Standard radiation therapy uses X-ray beams made up of photons, which are tiny particles that transmit light. Photons deposit energy as they travel to the tumor, into the tumor itself and beyond the tumor. This results in side effects from damage to nearby healthy tissues or organs. The dose delivered to the tumor must be limited to minimize these side effects.

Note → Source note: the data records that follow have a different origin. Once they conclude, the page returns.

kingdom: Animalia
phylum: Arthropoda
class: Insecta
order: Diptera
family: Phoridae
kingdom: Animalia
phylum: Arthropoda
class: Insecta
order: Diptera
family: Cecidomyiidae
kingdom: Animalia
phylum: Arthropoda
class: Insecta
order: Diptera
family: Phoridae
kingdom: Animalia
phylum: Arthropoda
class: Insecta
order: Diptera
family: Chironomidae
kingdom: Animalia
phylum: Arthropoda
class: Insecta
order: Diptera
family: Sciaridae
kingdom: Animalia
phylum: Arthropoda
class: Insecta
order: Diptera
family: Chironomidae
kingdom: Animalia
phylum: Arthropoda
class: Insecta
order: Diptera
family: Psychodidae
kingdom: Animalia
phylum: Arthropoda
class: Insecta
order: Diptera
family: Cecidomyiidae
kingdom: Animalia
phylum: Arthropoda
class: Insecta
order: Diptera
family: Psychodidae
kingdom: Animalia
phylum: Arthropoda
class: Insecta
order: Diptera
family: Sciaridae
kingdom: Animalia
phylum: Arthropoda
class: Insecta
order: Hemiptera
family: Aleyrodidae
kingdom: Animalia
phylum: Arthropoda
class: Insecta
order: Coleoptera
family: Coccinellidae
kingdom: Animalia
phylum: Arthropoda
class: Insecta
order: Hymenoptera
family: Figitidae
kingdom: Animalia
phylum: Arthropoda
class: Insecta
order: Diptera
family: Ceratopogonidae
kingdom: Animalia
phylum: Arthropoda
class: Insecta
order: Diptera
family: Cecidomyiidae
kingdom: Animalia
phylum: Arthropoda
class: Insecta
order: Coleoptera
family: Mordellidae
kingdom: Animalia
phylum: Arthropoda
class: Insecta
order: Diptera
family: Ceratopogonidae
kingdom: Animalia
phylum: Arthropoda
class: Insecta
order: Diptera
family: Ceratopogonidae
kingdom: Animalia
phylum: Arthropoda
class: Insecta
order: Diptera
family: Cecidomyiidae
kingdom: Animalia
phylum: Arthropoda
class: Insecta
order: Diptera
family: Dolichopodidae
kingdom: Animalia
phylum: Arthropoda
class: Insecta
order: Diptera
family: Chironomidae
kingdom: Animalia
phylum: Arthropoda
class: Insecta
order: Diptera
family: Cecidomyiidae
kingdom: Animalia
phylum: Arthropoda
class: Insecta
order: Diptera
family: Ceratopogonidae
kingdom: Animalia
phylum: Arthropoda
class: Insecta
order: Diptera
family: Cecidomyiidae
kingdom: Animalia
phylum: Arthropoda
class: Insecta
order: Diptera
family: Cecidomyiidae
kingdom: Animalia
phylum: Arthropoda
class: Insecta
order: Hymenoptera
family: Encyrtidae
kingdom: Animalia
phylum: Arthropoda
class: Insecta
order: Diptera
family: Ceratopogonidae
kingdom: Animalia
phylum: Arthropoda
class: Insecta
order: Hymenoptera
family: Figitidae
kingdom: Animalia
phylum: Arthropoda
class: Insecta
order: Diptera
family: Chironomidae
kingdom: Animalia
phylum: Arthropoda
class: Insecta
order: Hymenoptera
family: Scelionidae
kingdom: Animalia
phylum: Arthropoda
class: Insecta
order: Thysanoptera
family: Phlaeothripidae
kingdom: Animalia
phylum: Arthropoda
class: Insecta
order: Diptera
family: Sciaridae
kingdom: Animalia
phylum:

Proton therapy uses protons, which are positively charged particles found in the nucleus of an atom. Proton beams enter the body with a low dose of radiation (“entrance dose”). The dose increases as it approaches the target area and deposits its maximum radiation directly to the tumor before stopping. There is no “exit dose” beyond the tumor. This means the tumor can be targeted more precisely, usually within one millimeter, and allows for the delivery of a more powerful dose of radiation.
Pencil Beam and Intensity Modulated Proton Therapy
Pencil beam scanning, also known as spot scanning, is a proton therapy technique used to treat complex tumors. Powerful magnets direct thousands of ultra-fine proton beams from multiple directions toward the tumor, creating a protective “U” shape around healthy tissue and avoiding sensitive areas. MD Anderson’s Proton Therapy Center currently uses pencil beam scanning to treat cancers of the prostate, brain, base of the skull and eye.
The Proton Therapy Center is also a leader in Intensity Modulated Proton Therapy. This treatment is best used to deliver a potent and precise dose of protons to complex or concave-shaped tumors that may be next to the spinal cord or embedded in the head and neck or skull base, including nasal and sinus cavities; the oral cavity; salivary gland; tongue; tonsils; and larynx.